» SUPPLIED PASSAGE
== Segment start ==

Historic house in Ohio, United States

The William Resor House is a historic residence on Greendale Avenue in Cincinnati, Ohio, United States. Built in 1843, this three-story building is distinguished by architectural elements such as a mansard roof, third-story dormer windows, and a large wrap-around verandah porch. The front of the house is a simple square, but its facade is broken up by the roofline of the porch, which includes a gazebo with a dome and cast iron decorations. These elements are newer than the rest of the house, having been added in the 1890s at the same time as a relocation, at which time the house was turned to face Greendale Avenue. When built, the house was a simple box in the Greek Revival style, and it assumed its present Second Empire appearance only after an intermediate period in which the style was a generic Victorian. The previous occupant of the site had been a summer cottage.

The Resor House was built for William Resor, a wealthy businessman who had become prominent in Cincinnati society through the prosperity of his stove factory. In his old age, Resor participated in such civic activities as the establishment of the Cincinnati Zoo and the creation of the Cincinnati Art Museum. The original landscaping was by Adolph Strauch.

In 1973, the Resor House was listed on the National Register of Historic Places, due to its well-preserved historic architecture. Five years later, it was one of many properties in the Clifton neighborhood designated a historic district, the Clifton Avenue Historic District, and added together to the Register.

== Segment end ==

» CHECK YOUR UNDERSTANDING
• a. Check each statement against the passage on the William Resor House and answer yes or no, quoting the words that decide it: (i) the house was built in 1843; (ii) the gazebo and porch date from the original construction; (iii) the house was first listed on the National Register of Historic Places in 1978.
• b. According to the passage on the William Resor House, who did the original landscaping?

» INFORMATION SUPPLIED

== Segment start ==

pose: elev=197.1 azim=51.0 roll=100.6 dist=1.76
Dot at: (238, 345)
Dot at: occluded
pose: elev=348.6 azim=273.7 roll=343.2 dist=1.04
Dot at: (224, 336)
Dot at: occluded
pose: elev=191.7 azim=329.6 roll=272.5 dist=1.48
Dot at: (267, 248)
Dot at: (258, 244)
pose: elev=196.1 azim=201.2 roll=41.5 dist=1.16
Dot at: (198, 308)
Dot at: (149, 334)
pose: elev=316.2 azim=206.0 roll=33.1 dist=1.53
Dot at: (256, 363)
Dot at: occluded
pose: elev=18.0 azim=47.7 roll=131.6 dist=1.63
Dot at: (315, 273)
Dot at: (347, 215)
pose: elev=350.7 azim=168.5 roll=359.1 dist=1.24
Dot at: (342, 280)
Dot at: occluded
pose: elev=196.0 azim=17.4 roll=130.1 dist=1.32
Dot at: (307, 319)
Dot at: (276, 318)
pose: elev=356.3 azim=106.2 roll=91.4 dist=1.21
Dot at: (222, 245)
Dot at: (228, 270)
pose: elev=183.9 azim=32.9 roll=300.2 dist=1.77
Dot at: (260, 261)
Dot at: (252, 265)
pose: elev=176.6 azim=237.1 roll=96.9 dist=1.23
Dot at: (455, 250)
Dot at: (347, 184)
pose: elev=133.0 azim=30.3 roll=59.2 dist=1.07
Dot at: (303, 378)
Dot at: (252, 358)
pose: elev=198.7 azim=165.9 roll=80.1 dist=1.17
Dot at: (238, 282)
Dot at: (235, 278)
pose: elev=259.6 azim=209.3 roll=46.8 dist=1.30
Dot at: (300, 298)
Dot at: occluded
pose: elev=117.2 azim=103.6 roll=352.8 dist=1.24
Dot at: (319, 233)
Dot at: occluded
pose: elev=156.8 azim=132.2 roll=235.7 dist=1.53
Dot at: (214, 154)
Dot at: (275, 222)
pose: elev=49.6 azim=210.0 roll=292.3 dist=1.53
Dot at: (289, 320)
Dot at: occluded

== Segment end ==

» ANSWER LIST
• a.
(i) Yes: "Built in 1843"
(ii) No: "These elements are newer than the rest of the house, having been added in the 1890s"
(iii) No: "In 1973, the Resor House was listed on the National Register of Historic Places"

• b. Adolph Strauch